====== Given data ======

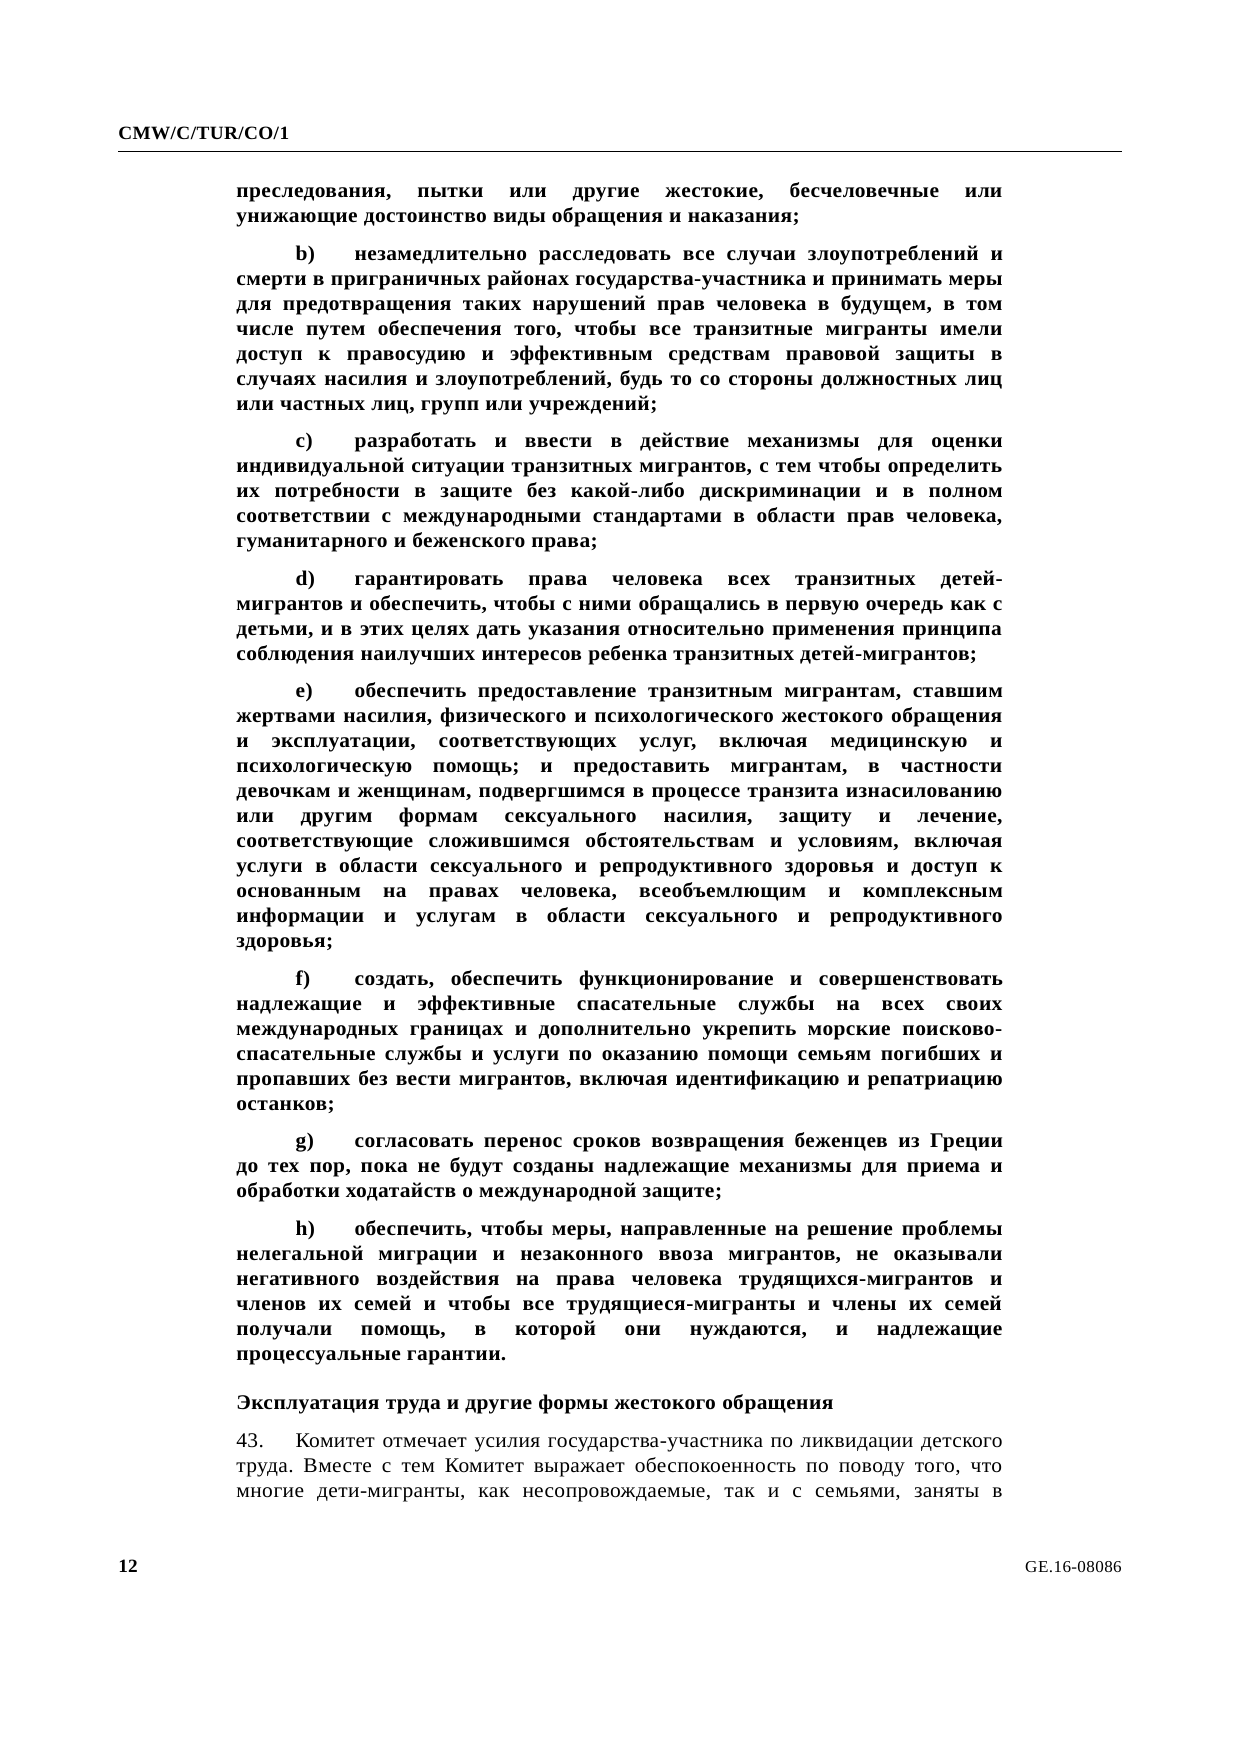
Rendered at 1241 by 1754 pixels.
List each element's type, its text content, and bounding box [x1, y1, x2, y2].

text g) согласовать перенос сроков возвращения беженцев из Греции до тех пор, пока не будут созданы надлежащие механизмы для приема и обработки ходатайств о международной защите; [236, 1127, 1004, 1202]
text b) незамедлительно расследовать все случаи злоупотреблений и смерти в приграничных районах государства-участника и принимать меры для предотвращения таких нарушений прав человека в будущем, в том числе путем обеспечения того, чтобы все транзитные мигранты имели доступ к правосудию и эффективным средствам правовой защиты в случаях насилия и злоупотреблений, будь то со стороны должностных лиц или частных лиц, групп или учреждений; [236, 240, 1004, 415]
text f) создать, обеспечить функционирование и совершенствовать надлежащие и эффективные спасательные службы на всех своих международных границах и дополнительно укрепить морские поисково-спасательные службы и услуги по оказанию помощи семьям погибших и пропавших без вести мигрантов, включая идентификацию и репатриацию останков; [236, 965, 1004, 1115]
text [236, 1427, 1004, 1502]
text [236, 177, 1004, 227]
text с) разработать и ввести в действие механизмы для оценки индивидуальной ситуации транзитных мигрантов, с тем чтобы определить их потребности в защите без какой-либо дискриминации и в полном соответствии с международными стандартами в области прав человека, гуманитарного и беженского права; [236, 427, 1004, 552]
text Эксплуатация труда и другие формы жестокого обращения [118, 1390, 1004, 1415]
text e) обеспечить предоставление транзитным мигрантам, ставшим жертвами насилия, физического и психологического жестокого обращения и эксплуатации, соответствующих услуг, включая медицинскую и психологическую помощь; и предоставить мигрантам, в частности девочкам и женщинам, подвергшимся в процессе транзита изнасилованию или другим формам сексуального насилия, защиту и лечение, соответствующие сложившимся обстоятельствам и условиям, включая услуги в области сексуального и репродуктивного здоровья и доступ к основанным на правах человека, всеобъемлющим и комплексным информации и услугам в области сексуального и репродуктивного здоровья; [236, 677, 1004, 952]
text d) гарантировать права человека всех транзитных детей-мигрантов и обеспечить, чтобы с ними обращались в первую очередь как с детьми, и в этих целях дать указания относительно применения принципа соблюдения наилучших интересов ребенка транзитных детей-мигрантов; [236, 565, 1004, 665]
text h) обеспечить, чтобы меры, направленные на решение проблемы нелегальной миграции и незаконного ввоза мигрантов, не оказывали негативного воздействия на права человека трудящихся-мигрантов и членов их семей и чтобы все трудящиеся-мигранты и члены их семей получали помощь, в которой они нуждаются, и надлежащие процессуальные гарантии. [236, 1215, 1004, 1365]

======

Task instructions:
Copy out each line of the data containing the string "услуги".

Solution below:
text f) создать, обеспечить функционирование и совершенствовать надлежащие и эффективные спасательные службы на всех своих международных границах и дополнительно укрепить морские поисково-спасательные службы и услуги по оказанию помощи семьям погибших и пропавших без вести мигрантов, включая идентификацию и репатриацию останков; [236, 965, 1004, 1115]
text e) обеспечить предоставление транзитным мигрантам, ставшим жертвами насилия, физического и психологического жестокого обращения и эксплуатации, соответствующих услуг, включая медицинскую и психологическую помощь; и предоставить мигрантам, в частности девочкам и женщинам, подвергшимся в процессе транзита изнасилованию или другим формам сексуального насилия, защиту и лечение, соответствующие сложившимся обстоятельствам и условиям, включая услуги в области сексуального и репродуктивного здоровья и доступ к основанным на правах человека, всеобъемлющим и комплексным информации и услугам в области сексуального и репродуктивного здоровья; [236, 677, 1004, 952]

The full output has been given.